Textauszug:
Orpa, was «Hinterkopf» bedeutet, springt ab. Noomi sieht sie nur noch von hinten. Doch Rut weigert sich schlichtweg, Noomi zu verlassen. «Aber Rut antwortete: ‘Verlang nicht von mir, dass ich dich verlasse und umkehre. Wo du hingehst, dort will ich auch hingehen, und wo du lebst, da möchte ich auch leben. Dein Volk ist mein Volk und dein Gott ist mein Gott. Wo du stirbst, da will ich auch sterben und begraben werden. Der Herr soll mich strafen, wenn ich zulasse, dass irgendetwas anderes als der Tod uns trennt!’» (Rut 1,16f).
Dem hebräischen Text ist die Heftigkeit, mit der er gesprochen wird, abzuspüren. Die Sätze werden sind kurz und prägnant: «Dein Volk – mein Volk, dein Gott – mein Gott!» Rut heisst übersetzt die Freundin, Begleiterin. Und Rut wird zu dem, was in ihrem Namen steckt: die Begleiterin für Noomi. Gleichzeitig steckt in den prägnanten Sätzen von Rut ein klares Bekenntnis zu dem einen Gott Israels.
Zugehörig zu Hause
Nun – Noomi zieht mit Schwiegertochter Rut nach Brothausen und das sinnigerweise zur Zeit der Gerstenernte. Die Brotknappheit ist vorüber. Rut muss nun für ihren Lebensunterhalt aufkommen. Im alten Israel hatten sozial Benachteiligte wie beispielsweisen die Witwen das Recht, bei der Ernte hinter den Schnittern herzugehen, um die restlichen Ähren aufzulesen. Rut tat dies auf dem Acker von Boas, einem Verwandten von Elimelech. Boas war ihr sehr wohlgesonnen, sorgte für ihre Sicherheit, Zwischenverpflegung und dafür, dass die Erntearbeiter mehr Ähren liegenliessen.
«Wo hast du heute nur das viele Korn gesammelt?», rief Noomi. […] Rut erzählte ihrer Schwiegermutter, bei wem sie gearbeitet hatte. Und sie sagte: «Der Mann, auf dessen Feld ich heute war, heisst Boas.» «Der Herr, der seine Gnade weder den Lebenden noch den Toten entzogen hat, segne ihn», sagte Noomi zu ihrer Schwiegertochter. «Dieser Mann ist einer unserer nächsten Verwandten (hebr. qarob), einer der Löser (hebr. goel) unserer Familie.» (2,19f).
Als erstes fällt auf, dass Noomi ihren Glauben zurückgewinnt. «Der Herr hat seine Gnade nicht entzogen.» Zudem braucht Noomi zwei Ausdrücke, die das weitere Geschehen nachhaltig bestimmen. Sie sagt, dass Boas ein qarob (Verwandter) und auch ein goel (Löser) sei. Der Löser ist der nächste Verwandte, der die Grundstücke verarmter oder kinderlos verstorbener Männer aufzukaufen hat. Im letzteren Fall muss der Löser durch eine Ehe mit der Witwe versuchen, stellvertretend für den Verstorbenen dem Grundstück einen Erben zu verschaffen. Die Situation war die, dass es Boas der zweite Löser war. Es gab noch einen näheren Verwandten, der das «Vorlösungsrecht» hatte. Dieser hätte zwar gerne das Land von Elimelech gelöst, wollte aber die moabitische Witwe Rut nicht heiraten (4,1ff).

Gegebene Daten:
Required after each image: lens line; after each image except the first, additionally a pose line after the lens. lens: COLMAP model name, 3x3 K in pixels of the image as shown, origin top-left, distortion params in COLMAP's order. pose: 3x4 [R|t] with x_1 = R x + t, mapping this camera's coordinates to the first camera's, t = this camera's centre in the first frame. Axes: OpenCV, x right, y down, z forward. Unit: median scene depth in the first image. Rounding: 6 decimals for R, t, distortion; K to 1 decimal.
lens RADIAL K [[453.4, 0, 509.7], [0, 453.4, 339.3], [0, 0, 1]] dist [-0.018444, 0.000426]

---

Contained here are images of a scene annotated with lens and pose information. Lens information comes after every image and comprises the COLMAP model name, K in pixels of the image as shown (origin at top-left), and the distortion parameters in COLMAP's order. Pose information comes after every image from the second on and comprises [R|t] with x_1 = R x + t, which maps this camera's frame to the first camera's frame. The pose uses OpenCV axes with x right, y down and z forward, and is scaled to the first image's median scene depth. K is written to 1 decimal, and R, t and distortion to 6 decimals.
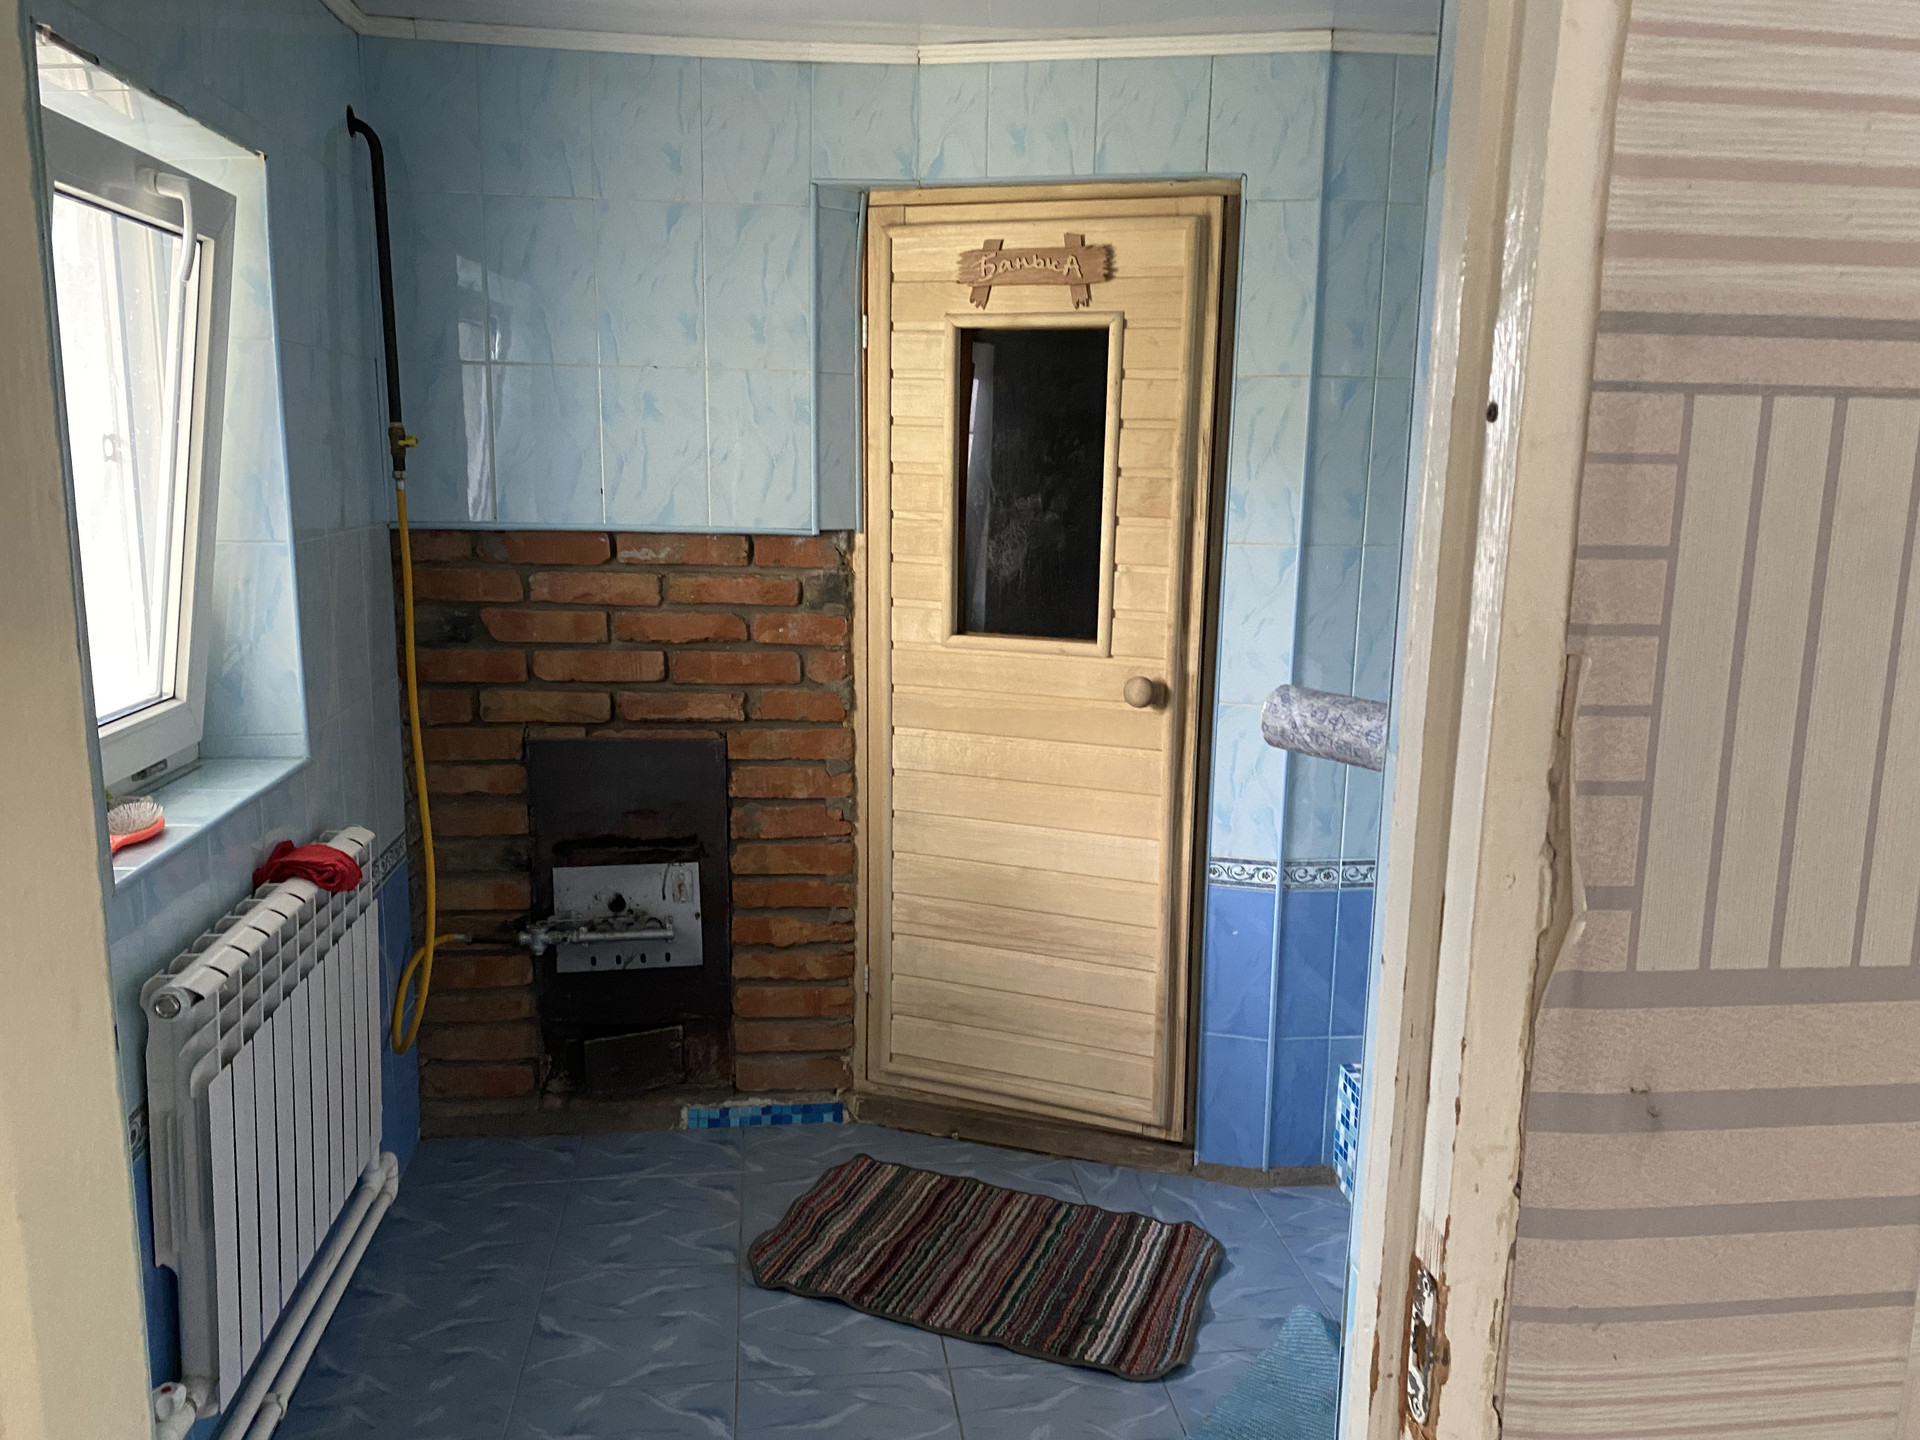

Aufgabenstellung:
Was bedeutet der Name Rut laut dem Textauszug übersetzt?

Lösung:
Die Freundin, Begleiterin.